Von der neuen Mitfahr-Bank in Stuttgart-Kaltental aus kommen tatsächlich Gratisfahrten auf den Hügel zustande. Wir haben es ausprobiert.
Die drei in ihr Gespräch vertieften Frauen scheinen dem kleinen Holzverschlag auf der rechten Straßenseite keine Beachtung zu schenken, geschweige denn, dass sie wegen ihm ihre Lebensmittel-Logistik ändern würden: Sie ziehen ihre vollen Einkaufswagen die Schwarzwaldstraße in Kaltental hoch und legen wenige Schritte weiter an der evangelischen Thomaskirche eine Verschnaufpause ein.

[Gespeicherte Daten]
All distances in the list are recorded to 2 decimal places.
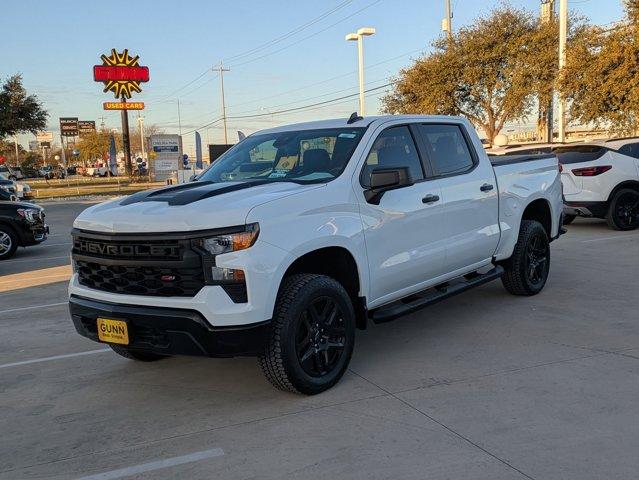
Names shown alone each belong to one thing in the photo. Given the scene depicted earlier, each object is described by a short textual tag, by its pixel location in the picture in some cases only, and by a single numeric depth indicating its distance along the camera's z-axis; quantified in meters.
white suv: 11.59
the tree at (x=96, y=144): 101.00
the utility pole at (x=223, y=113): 75.12
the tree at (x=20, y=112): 38.88
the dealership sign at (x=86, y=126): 91.19
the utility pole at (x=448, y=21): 35.72
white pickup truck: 3.88
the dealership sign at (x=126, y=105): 45.78
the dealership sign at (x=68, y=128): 45.78
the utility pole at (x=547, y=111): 27.77
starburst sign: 44.12
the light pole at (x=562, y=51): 21.27
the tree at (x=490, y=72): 26.95
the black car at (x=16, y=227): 11.98
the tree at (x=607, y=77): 17.80
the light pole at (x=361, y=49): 32.06
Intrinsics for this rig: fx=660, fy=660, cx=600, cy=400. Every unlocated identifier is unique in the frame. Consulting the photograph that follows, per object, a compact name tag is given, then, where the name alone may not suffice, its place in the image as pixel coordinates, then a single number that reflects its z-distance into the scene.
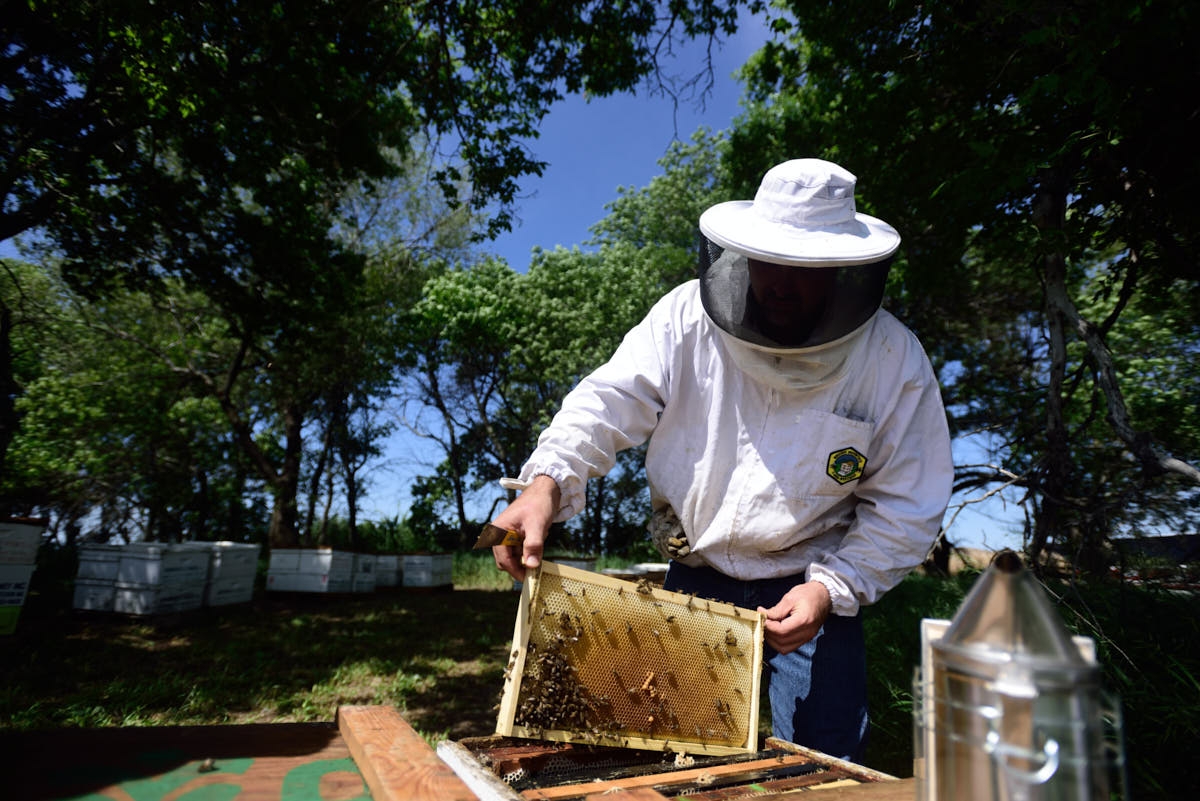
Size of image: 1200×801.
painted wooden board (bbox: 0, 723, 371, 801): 0.97
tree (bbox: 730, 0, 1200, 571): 2.63
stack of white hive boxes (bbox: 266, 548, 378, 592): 9.12
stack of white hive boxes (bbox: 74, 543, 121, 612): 6.99
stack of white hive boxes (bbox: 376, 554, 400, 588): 10.63
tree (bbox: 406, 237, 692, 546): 14.08
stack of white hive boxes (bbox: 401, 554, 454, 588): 10.87
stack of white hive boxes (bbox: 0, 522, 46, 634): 5.52
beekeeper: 1.75
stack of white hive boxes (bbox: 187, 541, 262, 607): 7.82
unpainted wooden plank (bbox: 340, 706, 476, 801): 0.93
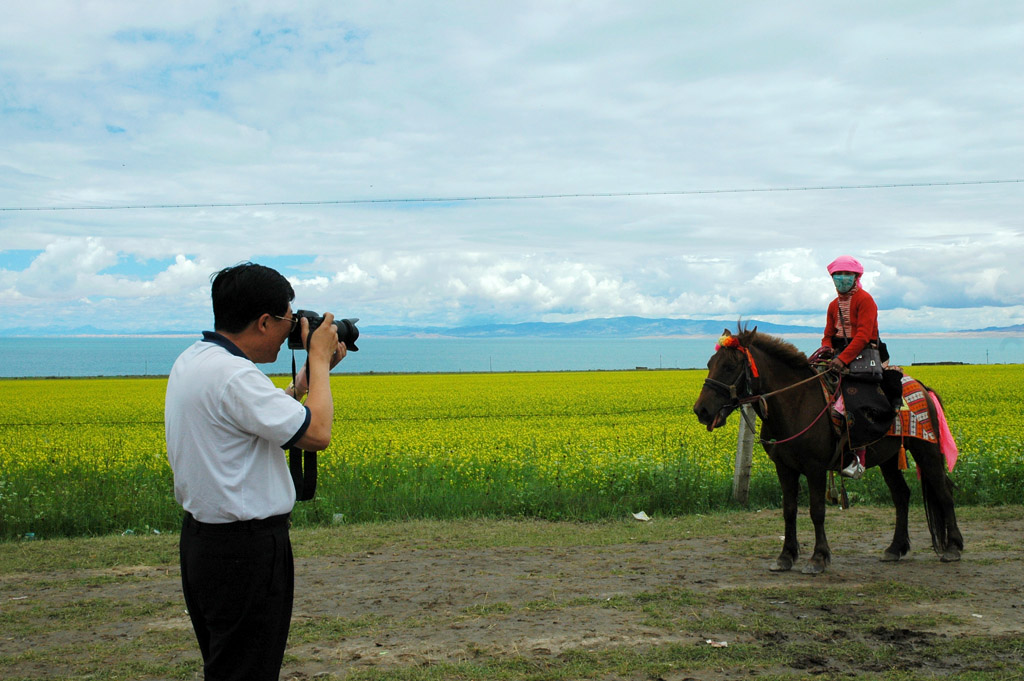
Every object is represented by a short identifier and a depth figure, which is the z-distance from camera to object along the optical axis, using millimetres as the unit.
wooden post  10578
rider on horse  7375
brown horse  7262
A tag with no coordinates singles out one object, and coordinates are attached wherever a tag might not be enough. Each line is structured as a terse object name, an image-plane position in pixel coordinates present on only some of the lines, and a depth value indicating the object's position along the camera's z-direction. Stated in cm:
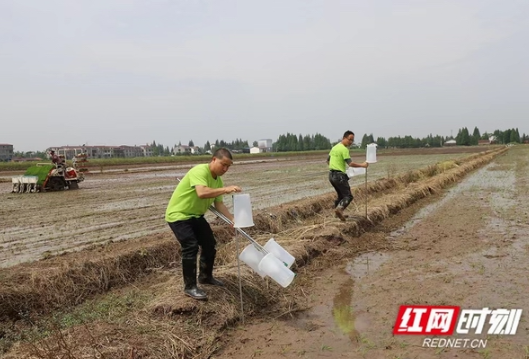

AUFGABENSTELLUNG —
**a)** Nenne alle Wörter im Textauszug, die einen Bindestrich enthalten, in der Reihenfolge ihres Vorkommens.
**b)** Gib den Abschnitt des Textauszugs von „Die drei in“ bis einschließlich „eine Verschnaufpause ein.“ wortgetreu aus.

LÖSUNGEN —
**a)** Mitfahr-Bank, Stuttgart-Kaltental, Lebensmittel-Logistik

**b)**
Die drei in ihr Gespräch vertieften Frauen scheinen dem kleinen Holzverschlag auf der rechten Straßenseite keine Beachtung zu schenken, geschweige denn, dass sie wegen ihm ihre Lebensmittel-Logistik ändern würden: Sie ziehen ihre vollen Einkaufswagen die Schwarzwaldstraße in Kaltental hoch und legen wenige Schritte weiter an der evangelischen Thomaskirche eine Verschnaufpause ein.